Almond Whey Protein Biscuits

Welcome to this recipe for Almond Protein Biscuits!

They’re super easy, quick to make, and absolutely scrumptious – especially alongside a good old double espresso.

Without further ado, lets get into it:


1/4 cup ground almonds
1/8 cup coconut flour
1/4 cup vanilla whey protein powder
3 tablespoons light tahini (read Note 1 for more on this)
1 tablespoon dark agave syrup (read Note 2 for subs)
1/4 cup water
1/2 teaspoon maple extract (see Note 3)



Mix everything together until you get a thick dough that you can shake with your hands.

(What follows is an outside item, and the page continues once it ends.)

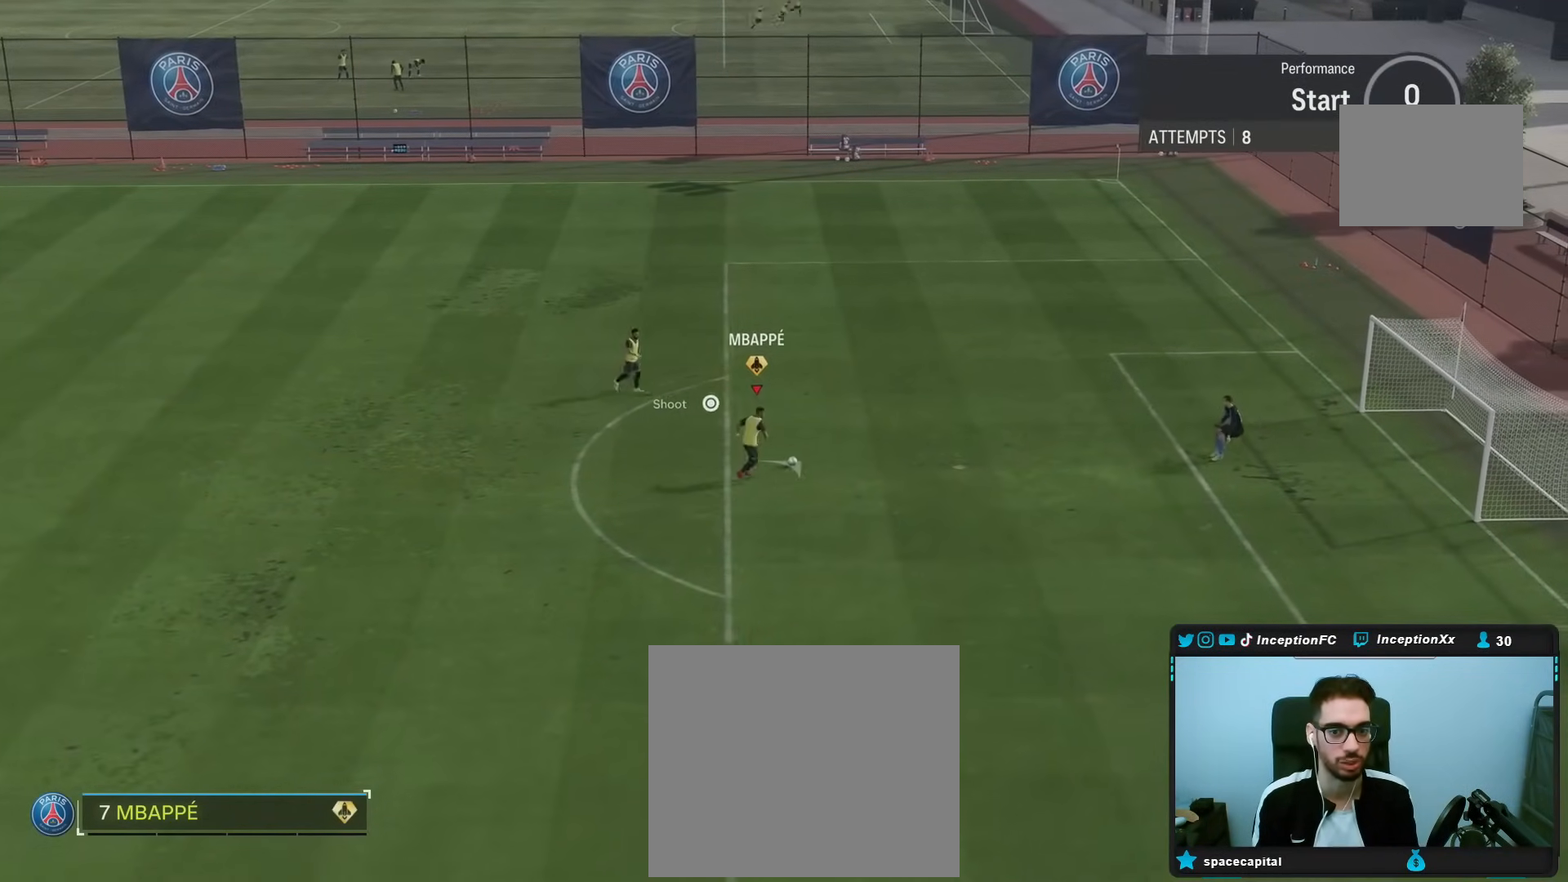
{"buttons": ["L1", "R1"], "left_stick": "center", "right_stick": "down-right", "events": [[100, "R1", "down"], [100, "right_stick", "down-right"], [133, "left_stick", "center"], [150, "L1", "down"]]}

If it’s too crumbly, add a bit more water until you get them just right. Once a dough has formed, divide this into four balls and flatted them out on a non-stick cookie tray. Bake them at 190 C (374F) for about 15-20 minutes or until they’ve cooked through. That’s it

Macros per biscuit (out of 4):
12g protein
3g carbs
9g fibre

Note 1:
We absolutely LOVE using light tahini (i.e. sesame seed paste) in cookies, biscuits, and cheesecake bases. There’s something wonderful about the way its subtle saltiness combines with the sweetness of the rest of the ingredients. If, however, you don’t like tahini, you can always sub it for a thick almond butter or a thick cashew nut butter.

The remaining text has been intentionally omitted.